How do I encrypt in Python and decrypt in Java?

Question

I'm trying to encrypt some data in a Python program and save it out, then decrypt that data in a Java program. In Python, I'm encrypting it like this:

from Crypto.Cipher import AES
KEY = '12345678901234567890123456789012'

def encrypt(data):
    cipher = AES.new(KEY, AES.MODE_CFB)
    return cipher.encrypt(data)

And in Java, I'm decrypting it like this:

import java.security.*;
import javax.crypto.*;
import javax.crypto.spec.SecretKeySpec;

public class Encryption {
    private static byte[] KEY = { '1', '2', '3', '4', '5', '6', '7', '8', '9', '0', '1', '2', '3', '4', '5', '6', '7',
        '8', '9', '0', '1', '2', '3', '4', '5', '6', '7', '8', '9', '0', '1', '2' };

    public static byte[] decrypt(byte[] data) throws NoSuchAlgorithmException, NoSuchPaddingException,
            InvalidKeyException, IllegalBlockSizeException, BadPaddingException {
        Cipher c = Cipher.getInstance("AES/CFB/NoPadding");
        Key key = new SecretKeySpec(KEY, "AES");
        c.init(Cipher.DECRYPT_MODE, key);
        return c.doFinal(data);
    }
}

But I get Exception in thread "main" java.security.InvalidKeyException: Illegal key size or default parameters. Clearly, I'm doing something wrong. But what?

Answer 1

The reason you have a problem is because the security policy limits your key size to 128-bit and you are attempting to use a 256-bit key (need Java Cryptography Extension (JCE) Unlimited Strength Jurisdiction Policy Files).

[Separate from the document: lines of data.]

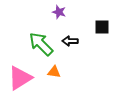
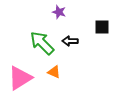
green arrow: moved 1 px right, 1 px up
orange triangle: rotated 16 degrees clockwise
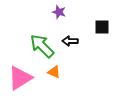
green arrow: moved 3 px down
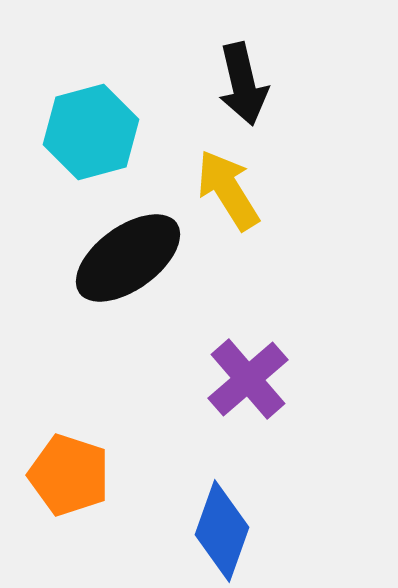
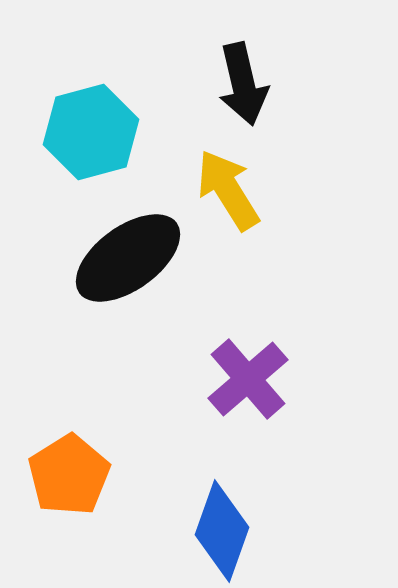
orange pentagon: rotated 22 degrees clockwise
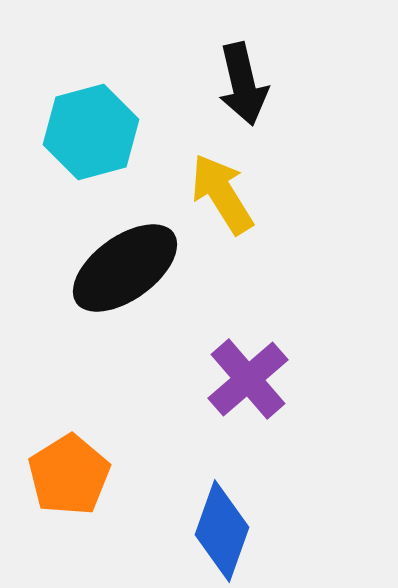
yellow arrow: moved 6 px left, 4 px down
black ellipse: moved 3 px left, 10 px down
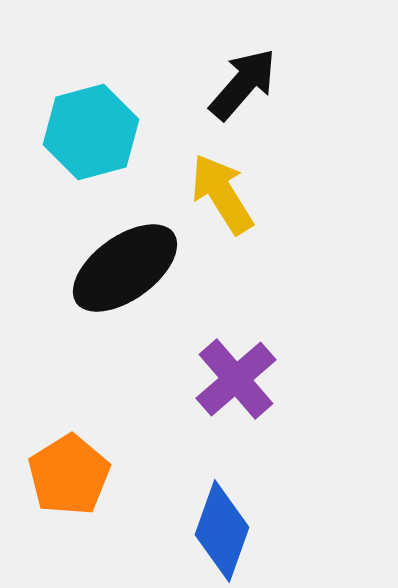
black arrow: rotated 126 degrees counterclockwise
purple cross: moved 12 px left
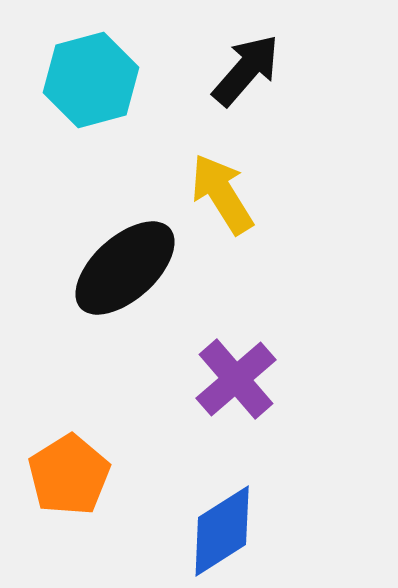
black arrow: moved 3 px right, 14 px up
cyan hexagon: moved 52 px up
black ellipse: rotated 6 degrees counterclockwise
blue diamond: rotated 38 degrees clockwise
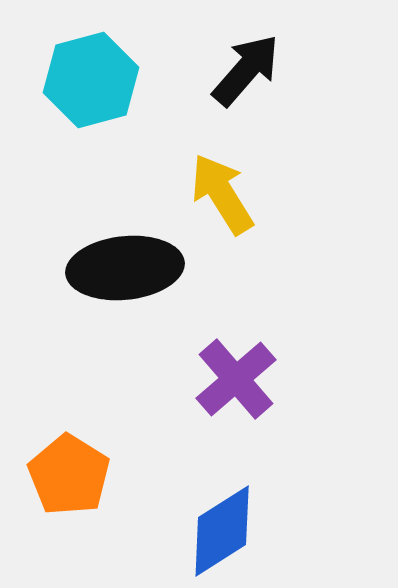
black ellipse: rotated 36 degrees clockwise
orange pentagon: rotated 8 degrees counterclockwise
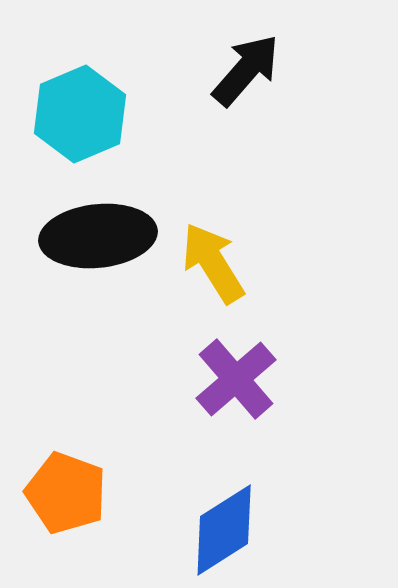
cyan hexagon: moved 11 px left, 34 px down; rotated 8 degrees counterclockwise
yellow arrow: moved 9 px left, 69 px down
black ellipse: moved 27 px left, 32 px up
orange pentagon: moved 3 px left, 18 px down; rotated 12 degrees counterclockwise
blue diamond: moved 2 px right, 1 px up
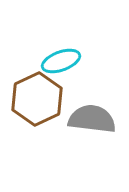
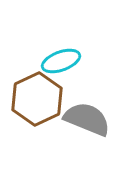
gray semicircle: moved 5 px left; rotated 15 degrees clockwise
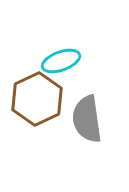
gray semicircle: rotated 120 degrees counterclockwise
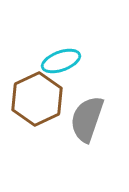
gray semicircle: rotated 27 degrees clockwise
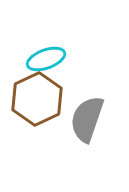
cyan ellipse: moved 15 px left, 2 px up
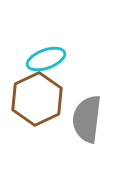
gray semicircle: rotated 12 degrees counterclockwise
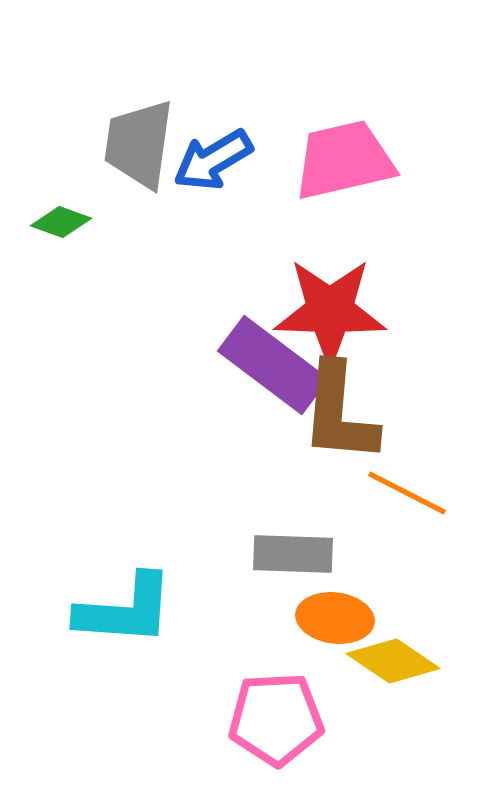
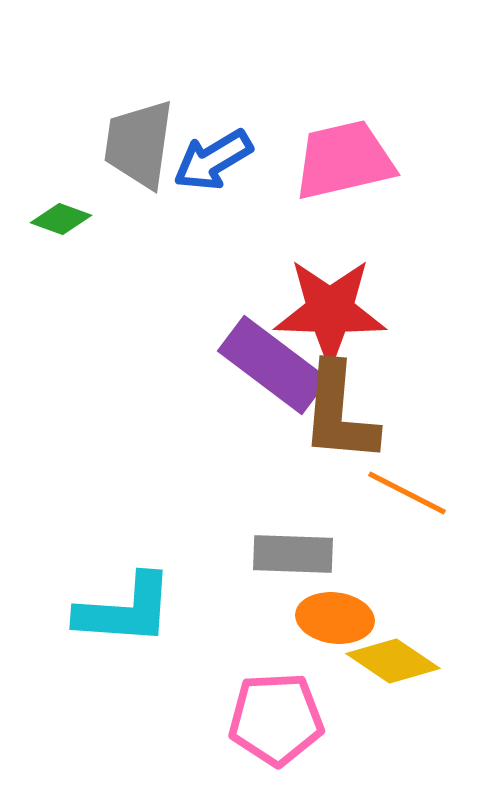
green diamond: moved 3 px up
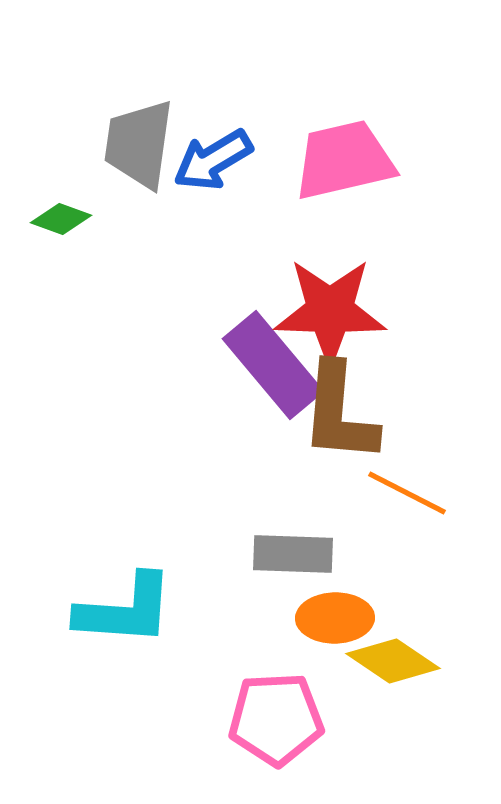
purple rectangle: rotated 13 degrees clockwise
orange ellipse: rotated 8 degrees counterclockwise
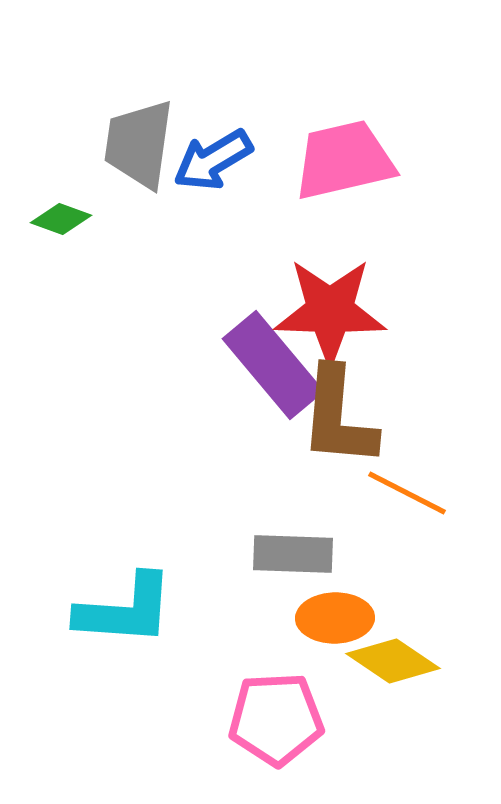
brown L-shape: moved 1 px left, 4 px down
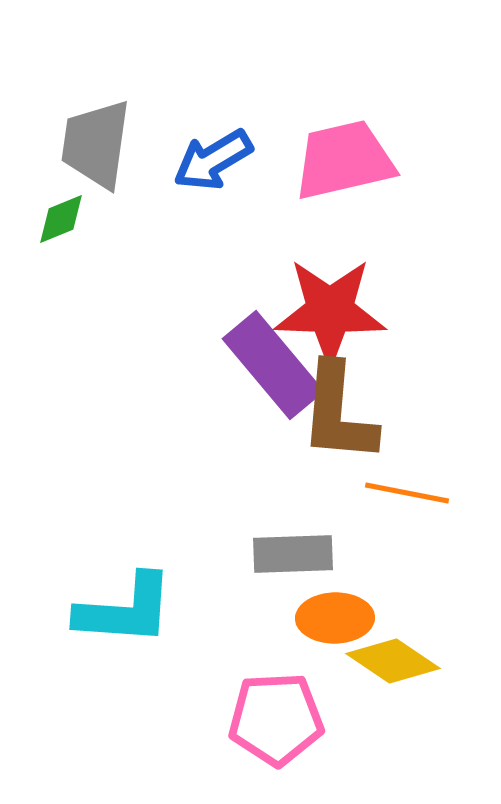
gray trapezoid: moved 43 px left
green diamond: rotated 42 degrees counterclockwise
brown L-shape: moved 4 px up
orange line: rotated 16 degrees counterclockwise
gray rectangle: rotated 4 degrees counterclockwise
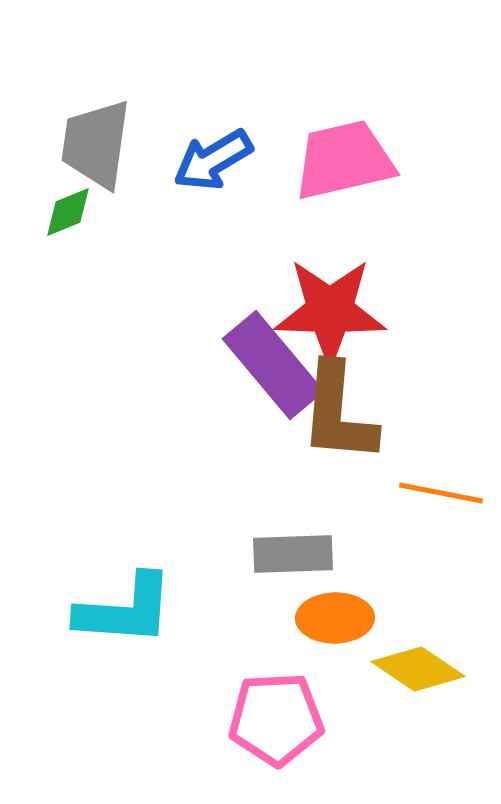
green diamond: moved 7 px right, 7 px up
orange line: moved 34 px right
yellow diamond: moved 25 px right, 8 px down
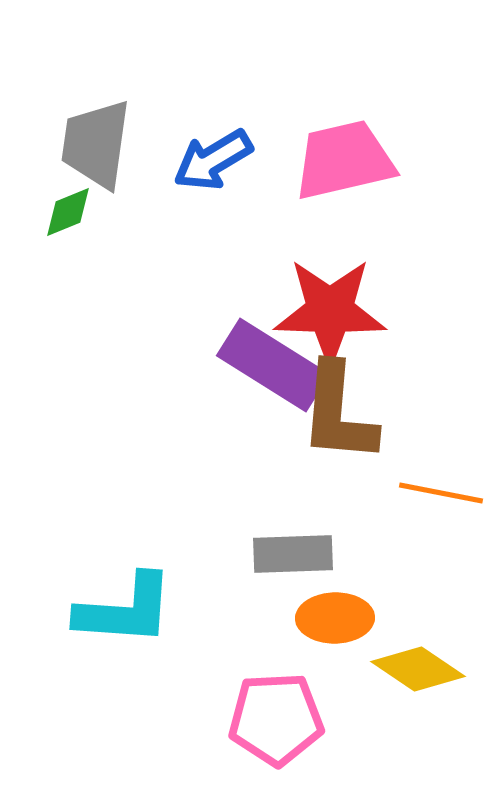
purple rectangle: rotated 18 degrees counterclockwise
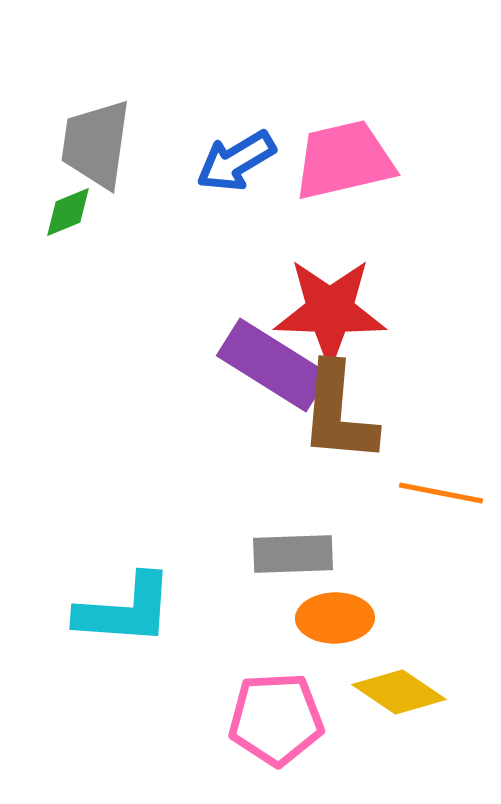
blue arrow: moved 23 px right, 1 px down
yellow diamond: moved 19 px left, 23 px down
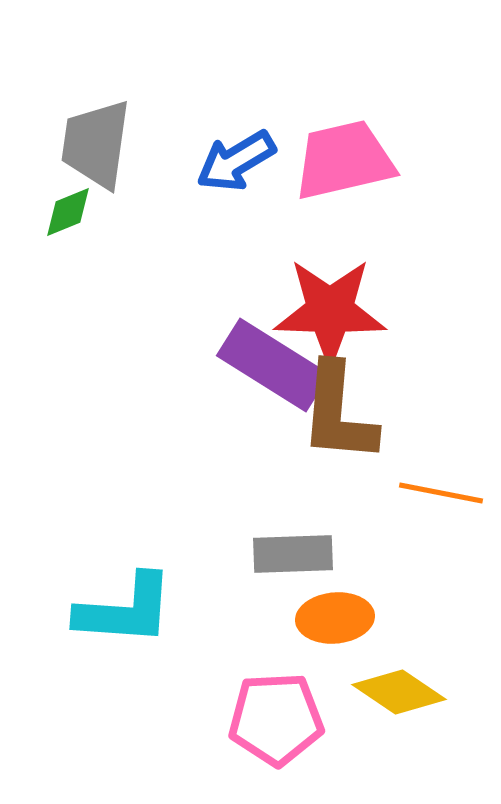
orange ellipse: rotated 4 degrees counterclockwise
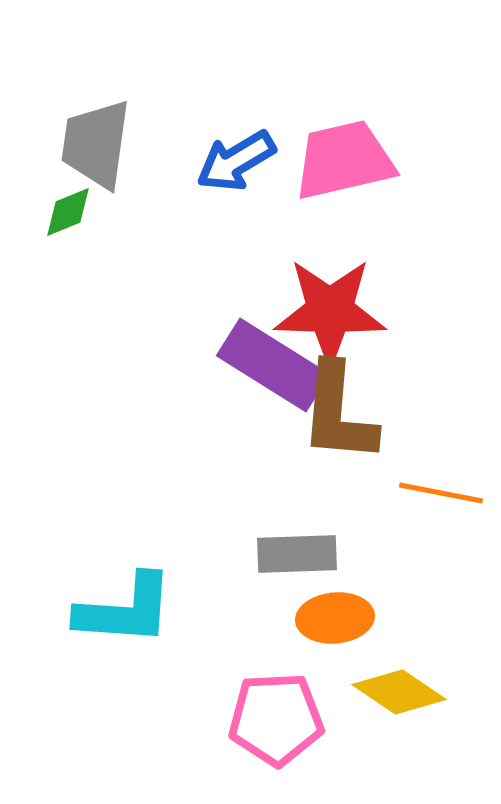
gray rectangle: moved 4 px right
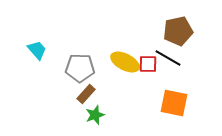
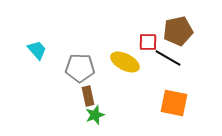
red square: moved 22 px up
brown rectangle: moved 2 px right, 2 px down; rotated 54 degrees counterclockwise
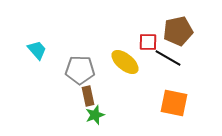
yellow ellipse: rotated 12 degrees clockwise
gray pentagon: moved 2 px down
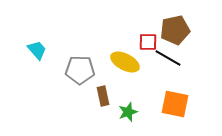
brown pentagon: moved 3 px left, 1 px up
yellow ellipse: rotated 12 degrees counterclockwise
brown rectangle: moved 15 px right
orange square: moved 1 px right, 1 px down
green star: moved 33 px right, 3 px up
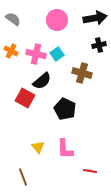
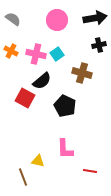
black pentagon: moved 3 px up
yellow triangle: moved 14 px down; rotated 40 degrees counterclockwise
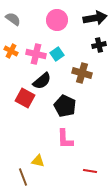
pink L-shape: moved 10 px up
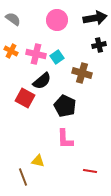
cyan square: moved 3 px down
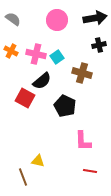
pink L-shape: moved 18 px right, 2 px down
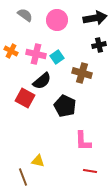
gray semicircle: moved 12 px right, 4 px up
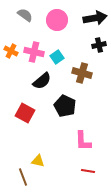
pink cross: moved 2 px left, 2 px up
red square: moved 15 px down
red line: moved 2 px left
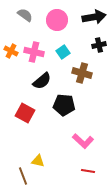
black arrow: moved 1 px left, 1 px up
cyan square: moved 6 px right, 5 px up
black pentagon: moved 1 px left, 1 px up; rotated 20 degrees counterclockwise
pink L-shape: rotated 45 degrees counterclockwise
brown line: moved 1 px up
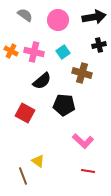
pink circle: moved 1 px right
yellow triangle: rotated 24 degrees clockwise
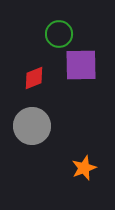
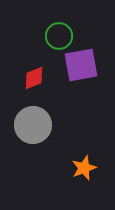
green circle: moved 2 px down
purple square: rotated 9 degrees counterclockwise
gray circle: moved 1 px right, 1 px up
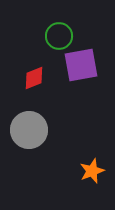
gray circle: moved 4 px left, 5 px down
orange star: moved 8 px right, 3 px down
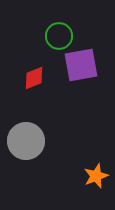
gray circle: moved 3 px left, 11 px down
orange star: moved 4 px right, 5 px down
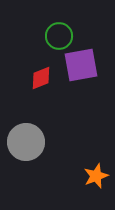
red diamond: moved 7 px right
gray circle: moved 1 px down
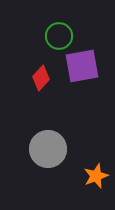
purple square: moved 1 px right, 1 px down
red diamond: rotated 25 degrees counterclockwise
gray circle: moved 22 px right, 7 px down
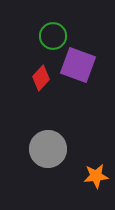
green circle: moved 6 px left
purple square: moved 4 px left, 1 px up; rotated 30 degrees clockwise
orange star: rotated 15 degrees clockwise
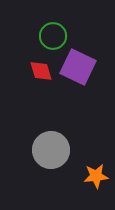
purple square: moved 2 px down; rotated 6 degrees clockwise
red diamond: moved 7 px up; rotated 60 degrees counterclockwise
gray circle: moved 3 px right, 1 px down
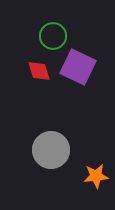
red diamond: moved 2 px left
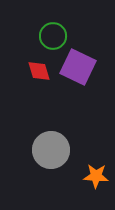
orange star: rotated 10 degrees clockwise
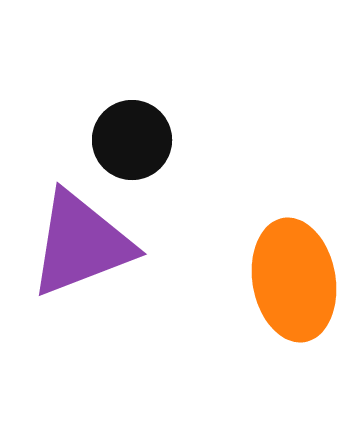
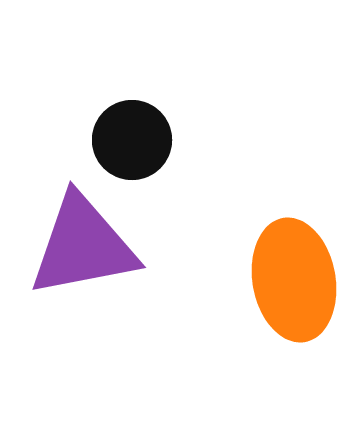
purple triangle: moved 2 px right, 2 px down; rotated 10 degrees clockwise
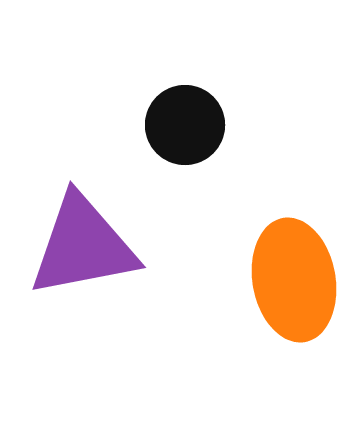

Look at this discussion and you'll probably notice you have a similar problem. I actually had the same problem on my machine. After updating the security policy, I was able to run your code. Also, I think you should make the following change c.init(Cipher.DECRYPT_MODE, key, new IvParameterSpec(new byte[16])); You are missing the initialization vector for the CFB mode. If the decrypted value is not correct, check the way you initialize the keys.